=== WORK REQUEST ===
Report, as a bare number, how many lines in the data contain "road".
#### EXCERPTED RECORDS
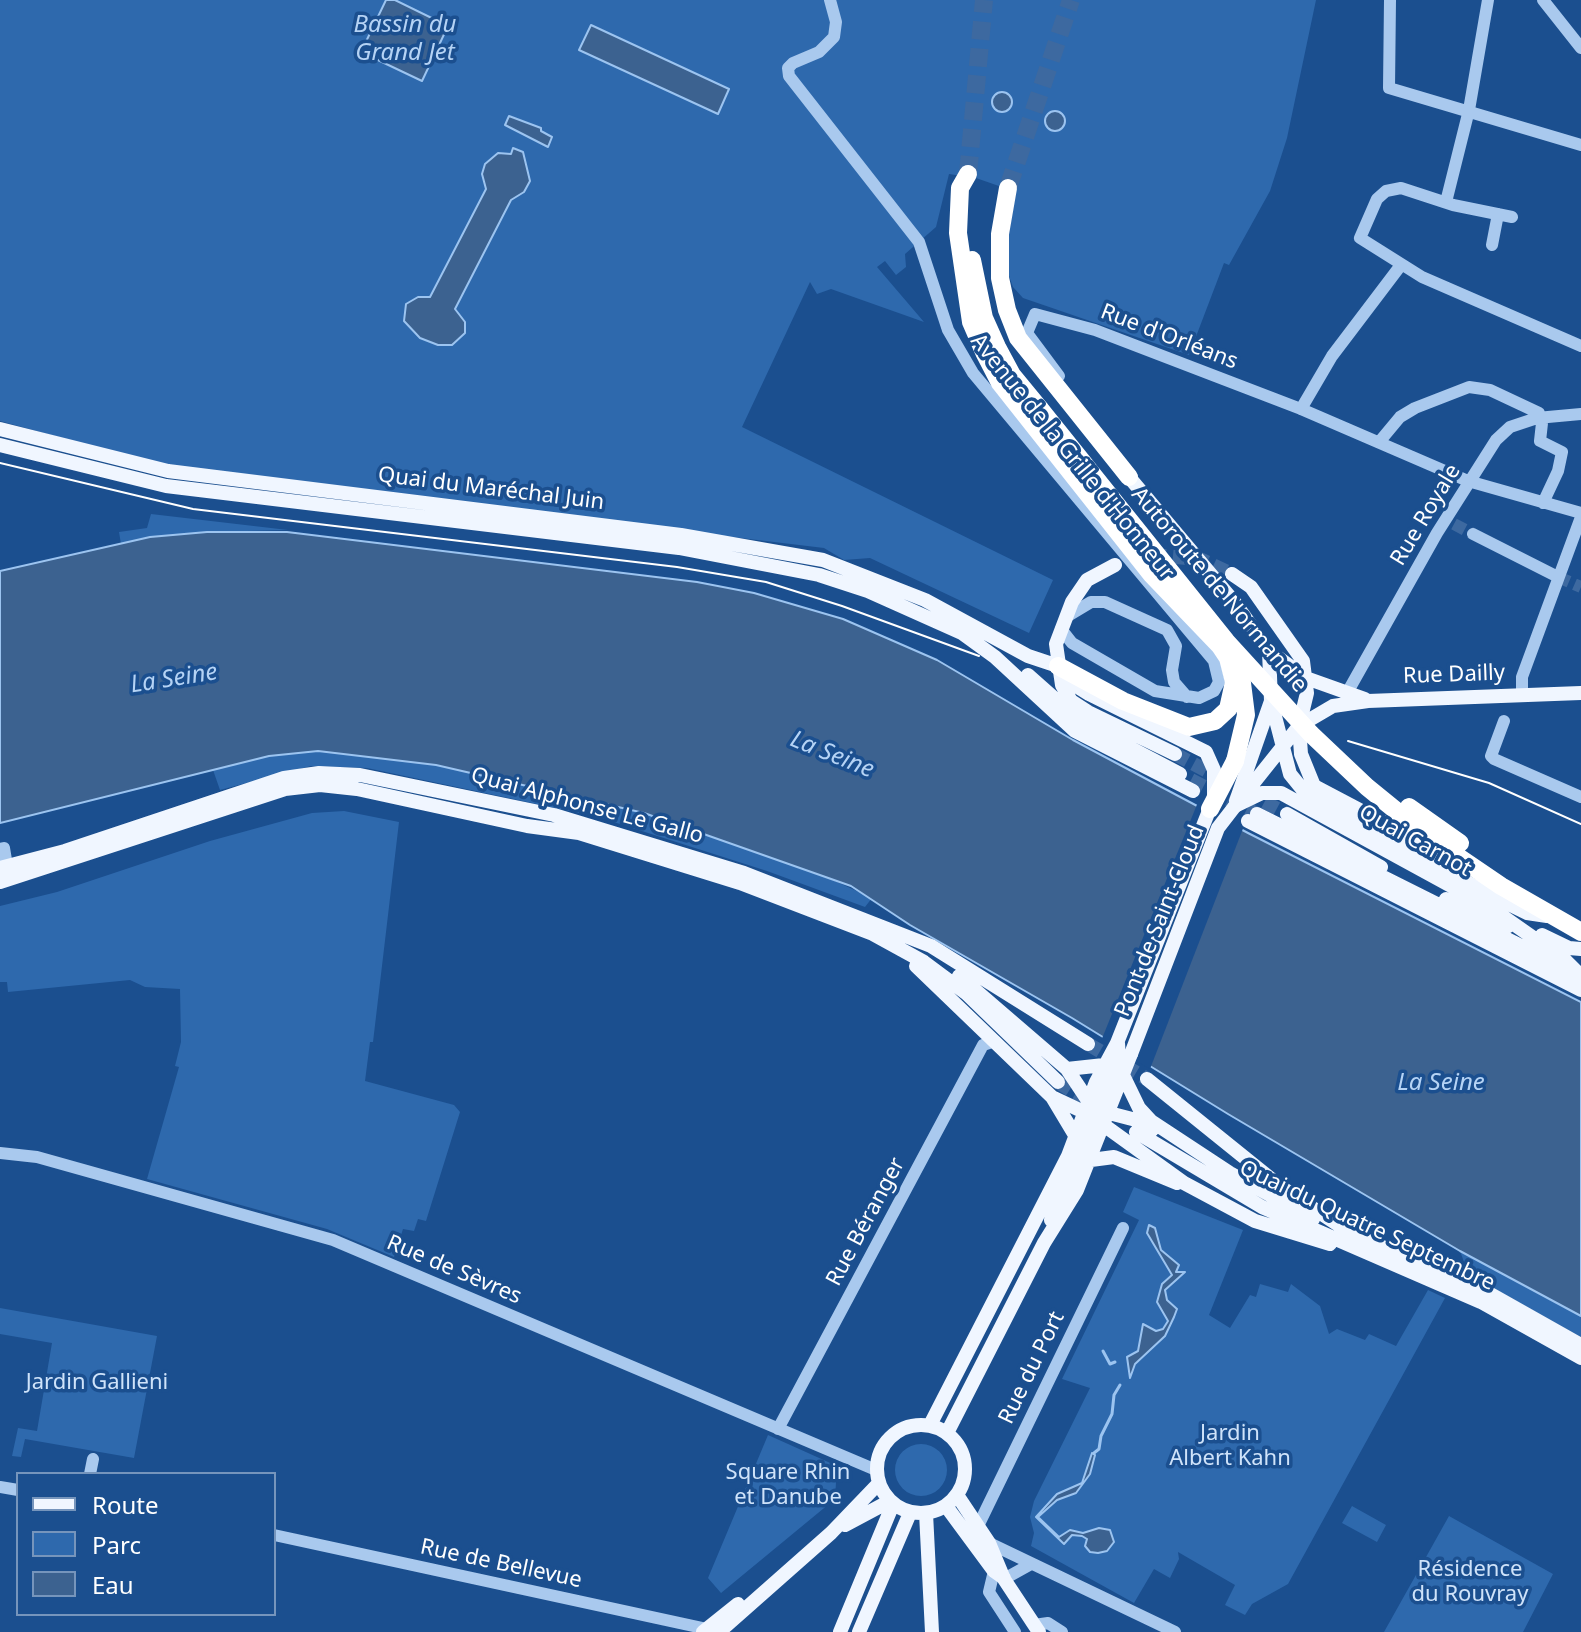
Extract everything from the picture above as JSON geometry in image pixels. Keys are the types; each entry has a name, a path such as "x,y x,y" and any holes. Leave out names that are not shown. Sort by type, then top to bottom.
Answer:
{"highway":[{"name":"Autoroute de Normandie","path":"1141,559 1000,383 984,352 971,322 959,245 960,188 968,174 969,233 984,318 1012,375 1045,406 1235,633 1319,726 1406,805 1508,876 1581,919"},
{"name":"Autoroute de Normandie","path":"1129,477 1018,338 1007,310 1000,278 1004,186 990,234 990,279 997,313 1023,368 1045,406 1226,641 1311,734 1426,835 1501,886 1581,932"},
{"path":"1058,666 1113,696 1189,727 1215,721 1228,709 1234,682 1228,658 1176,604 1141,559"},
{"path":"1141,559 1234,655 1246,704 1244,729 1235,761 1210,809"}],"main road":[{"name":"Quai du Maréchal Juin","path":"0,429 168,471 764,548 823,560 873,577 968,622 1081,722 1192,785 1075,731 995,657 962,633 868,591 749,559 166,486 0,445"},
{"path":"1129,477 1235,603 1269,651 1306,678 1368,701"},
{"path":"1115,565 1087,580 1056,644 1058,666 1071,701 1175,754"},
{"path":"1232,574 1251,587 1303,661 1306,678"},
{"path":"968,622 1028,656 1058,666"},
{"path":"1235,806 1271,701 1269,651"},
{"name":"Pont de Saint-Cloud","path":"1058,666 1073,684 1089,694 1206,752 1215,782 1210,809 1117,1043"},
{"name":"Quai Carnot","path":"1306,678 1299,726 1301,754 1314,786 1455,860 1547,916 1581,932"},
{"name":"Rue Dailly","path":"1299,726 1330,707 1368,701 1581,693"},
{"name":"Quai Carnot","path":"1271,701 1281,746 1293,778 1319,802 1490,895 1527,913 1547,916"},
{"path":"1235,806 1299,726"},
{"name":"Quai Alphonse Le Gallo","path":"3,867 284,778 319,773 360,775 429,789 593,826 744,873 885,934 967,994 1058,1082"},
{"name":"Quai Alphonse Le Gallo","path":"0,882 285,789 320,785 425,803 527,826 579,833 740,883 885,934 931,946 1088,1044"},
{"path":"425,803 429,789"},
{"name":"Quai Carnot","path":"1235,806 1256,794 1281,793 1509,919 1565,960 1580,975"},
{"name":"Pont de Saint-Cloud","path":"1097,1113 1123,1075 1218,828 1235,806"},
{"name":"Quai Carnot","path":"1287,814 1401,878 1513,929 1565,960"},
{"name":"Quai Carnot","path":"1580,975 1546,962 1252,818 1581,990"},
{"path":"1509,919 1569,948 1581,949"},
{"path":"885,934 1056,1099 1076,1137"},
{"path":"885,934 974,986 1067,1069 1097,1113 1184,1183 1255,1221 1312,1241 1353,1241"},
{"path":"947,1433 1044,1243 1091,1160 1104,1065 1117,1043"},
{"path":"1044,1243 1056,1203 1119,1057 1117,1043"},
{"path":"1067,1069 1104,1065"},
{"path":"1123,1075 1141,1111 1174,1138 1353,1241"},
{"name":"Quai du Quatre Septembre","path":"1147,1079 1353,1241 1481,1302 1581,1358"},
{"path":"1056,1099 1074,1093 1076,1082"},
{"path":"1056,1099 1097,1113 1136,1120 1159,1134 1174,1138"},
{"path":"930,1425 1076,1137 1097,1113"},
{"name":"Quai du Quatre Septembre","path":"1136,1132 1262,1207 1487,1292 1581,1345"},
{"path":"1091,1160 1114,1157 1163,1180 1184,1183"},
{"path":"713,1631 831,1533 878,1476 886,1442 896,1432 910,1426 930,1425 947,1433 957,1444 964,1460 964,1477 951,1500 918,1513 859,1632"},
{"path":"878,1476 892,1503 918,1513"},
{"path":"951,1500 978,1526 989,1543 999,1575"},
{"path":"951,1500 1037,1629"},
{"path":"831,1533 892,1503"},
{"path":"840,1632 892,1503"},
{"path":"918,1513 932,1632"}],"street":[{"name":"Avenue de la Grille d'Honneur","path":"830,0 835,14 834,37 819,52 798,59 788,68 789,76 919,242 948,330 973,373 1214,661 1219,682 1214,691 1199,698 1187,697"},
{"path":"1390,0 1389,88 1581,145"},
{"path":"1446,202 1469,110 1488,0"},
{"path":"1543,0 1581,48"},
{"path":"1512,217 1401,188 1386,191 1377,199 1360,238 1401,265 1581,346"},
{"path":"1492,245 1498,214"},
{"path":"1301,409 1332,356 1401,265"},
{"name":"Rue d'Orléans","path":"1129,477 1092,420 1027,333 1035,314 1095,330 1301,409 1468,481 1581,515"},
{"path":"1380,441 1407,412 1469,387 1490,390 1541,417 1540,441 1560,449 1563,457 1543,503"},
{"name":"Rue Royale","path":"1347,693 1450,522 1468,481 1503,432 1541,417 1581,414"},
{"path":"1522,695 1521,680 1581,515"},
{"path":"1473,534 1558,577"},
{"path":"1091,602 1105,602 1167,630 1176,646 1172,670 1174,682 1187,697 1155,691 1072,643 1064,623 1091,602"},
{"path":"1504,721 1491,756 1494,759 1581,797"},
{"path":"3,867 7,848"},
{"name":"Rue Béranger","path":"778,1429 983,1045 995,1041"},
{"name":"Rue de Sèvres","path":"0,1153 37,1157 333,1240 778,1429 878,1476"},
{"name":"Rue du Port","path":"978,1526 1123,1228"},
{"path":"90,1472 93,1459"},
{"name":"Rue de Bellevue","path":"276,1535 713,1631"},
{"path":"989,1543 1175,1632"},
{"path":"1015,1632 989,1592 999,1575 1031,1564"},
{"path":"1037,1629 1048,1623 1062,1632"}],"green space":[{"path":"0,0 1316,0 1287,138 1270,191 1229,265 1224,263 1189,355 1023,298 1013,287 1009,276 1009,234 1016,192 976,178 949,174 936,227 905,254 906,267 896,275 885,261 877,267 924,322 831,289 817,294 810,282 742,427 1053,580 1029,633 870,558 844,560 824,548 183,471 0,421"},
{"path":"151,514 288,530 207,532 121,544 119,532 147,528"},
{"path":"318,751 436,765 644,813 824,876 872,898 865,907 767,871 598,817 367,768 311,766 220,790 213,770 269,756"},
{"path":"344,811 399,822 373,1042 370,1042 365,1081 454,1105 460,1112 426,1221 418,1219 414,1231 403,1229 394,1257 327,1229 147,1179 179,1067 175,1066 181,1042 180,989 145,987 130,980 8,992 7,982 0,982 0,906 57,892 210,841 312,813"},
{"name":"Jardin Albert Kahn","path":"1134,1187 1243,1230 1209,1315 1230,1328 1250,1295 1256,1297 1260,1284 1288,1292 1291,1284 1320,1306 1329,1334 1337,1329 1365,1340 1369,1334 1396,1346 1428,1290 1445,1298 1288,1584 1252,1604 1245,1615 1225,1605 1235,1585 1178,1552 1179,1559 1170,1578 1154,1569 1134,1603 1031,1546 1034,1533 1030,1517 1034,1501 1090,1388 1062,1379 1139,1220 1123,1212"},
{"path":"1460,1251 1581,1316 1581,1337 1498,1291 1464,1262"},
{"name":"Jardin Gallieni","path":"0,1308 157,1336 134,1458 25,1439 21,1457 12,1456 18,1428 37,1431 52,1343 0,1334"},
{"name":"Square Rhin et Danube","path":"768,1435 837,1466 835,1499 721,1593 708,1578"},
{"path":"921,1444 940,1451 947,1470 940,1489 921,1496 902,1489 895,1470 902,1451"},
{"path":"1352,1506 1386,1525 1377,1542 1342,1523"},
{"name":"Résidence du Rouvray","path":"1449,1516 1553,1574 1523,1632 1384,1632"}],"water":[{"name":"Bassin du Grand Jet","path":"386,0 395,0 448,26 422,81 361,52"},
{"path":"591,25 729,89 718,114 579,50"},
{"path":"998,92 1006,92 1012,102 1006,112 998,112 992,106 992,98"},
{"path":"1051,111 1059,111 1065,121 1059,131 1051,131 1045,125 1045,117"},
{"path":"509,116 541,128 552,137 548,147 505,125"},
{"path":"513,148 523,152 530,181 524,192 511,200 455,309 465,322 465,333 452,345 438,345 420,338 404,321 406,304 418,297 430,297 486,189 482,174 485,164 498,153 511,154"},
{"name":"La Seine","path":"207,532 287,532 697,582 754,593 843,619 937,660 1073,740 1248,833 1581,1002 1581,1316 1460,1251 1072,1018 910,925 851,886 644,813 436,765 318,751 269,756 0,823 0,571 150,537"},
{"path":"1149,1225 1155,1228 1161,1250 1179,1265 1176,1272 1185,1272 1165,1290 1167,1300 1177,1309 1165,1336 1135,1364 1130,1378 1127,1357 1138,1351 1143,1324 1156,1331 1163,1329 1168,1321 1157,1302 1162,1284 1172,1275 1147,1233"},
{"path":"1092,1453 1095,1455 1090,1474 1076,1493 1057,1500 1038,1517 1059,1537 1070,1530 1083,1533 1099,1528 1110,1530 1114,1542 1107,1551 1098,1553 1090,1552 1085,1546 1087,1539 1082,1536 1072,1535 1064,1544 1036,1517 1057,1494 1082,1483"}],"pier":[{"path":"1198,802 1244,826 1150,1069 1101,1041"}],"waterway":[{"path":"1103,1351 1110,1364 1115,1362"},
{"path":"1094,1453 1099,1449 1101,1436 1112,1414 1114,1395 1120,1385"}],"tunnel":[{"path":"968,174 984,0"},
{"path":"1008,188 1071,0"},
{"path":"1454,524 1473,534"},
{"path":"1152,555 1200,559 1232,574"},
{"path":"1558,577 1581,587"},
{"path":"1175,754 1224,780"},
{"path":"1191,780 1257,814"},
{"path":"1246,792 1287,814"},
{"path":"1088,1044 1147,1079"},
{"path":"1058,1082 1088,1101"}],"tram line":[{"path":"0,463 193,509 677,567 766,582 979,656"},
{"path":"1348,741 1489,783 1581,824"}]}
########
#### EXCERPTED RECORDS
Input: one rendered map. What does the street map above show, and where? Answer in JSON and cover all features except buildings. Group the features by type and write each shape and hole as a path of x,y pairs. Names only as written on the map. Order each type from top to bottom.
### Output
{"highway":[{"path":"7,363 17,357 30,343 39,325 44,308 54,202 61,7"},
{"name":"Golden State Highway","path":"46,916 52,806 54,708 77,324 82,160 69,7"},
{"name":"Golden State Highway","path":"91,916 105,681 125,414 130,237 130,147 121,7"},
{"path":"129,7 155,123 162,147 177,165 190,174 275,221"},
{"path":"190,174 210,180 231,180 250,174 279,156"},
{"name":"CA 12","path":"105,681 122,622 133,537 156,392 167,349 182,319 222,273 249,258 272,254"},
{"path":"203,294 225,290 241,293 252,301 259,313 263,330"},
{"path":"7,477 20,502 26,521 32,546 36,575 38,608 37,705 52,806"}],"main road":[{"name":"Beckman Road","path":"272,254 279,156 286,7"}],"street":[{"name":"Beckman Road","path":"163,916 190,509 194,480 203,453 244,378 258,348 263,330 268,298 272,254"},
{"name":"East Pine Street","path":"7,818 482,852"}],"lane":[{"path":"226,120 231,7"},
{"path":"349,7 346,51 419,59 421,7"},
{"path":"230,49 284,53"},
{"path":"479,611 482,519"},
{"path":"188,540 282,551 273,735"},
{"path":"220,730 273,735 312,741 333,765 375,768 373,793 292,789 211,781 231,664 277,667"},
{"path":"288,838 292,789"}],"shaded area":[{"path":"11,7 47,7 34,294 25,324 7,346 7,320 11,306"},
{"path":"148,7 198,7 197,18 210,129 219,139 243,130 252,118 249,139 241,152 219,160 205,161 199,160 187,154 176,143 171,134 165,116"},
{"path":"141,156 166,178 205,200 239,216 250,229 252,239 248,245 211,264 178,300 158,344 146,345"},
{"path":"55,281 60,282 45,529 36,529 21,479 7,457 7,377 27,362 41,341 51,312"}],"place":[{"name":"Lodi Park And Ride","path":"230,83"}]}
########
=== TASK OUTPUT ===
2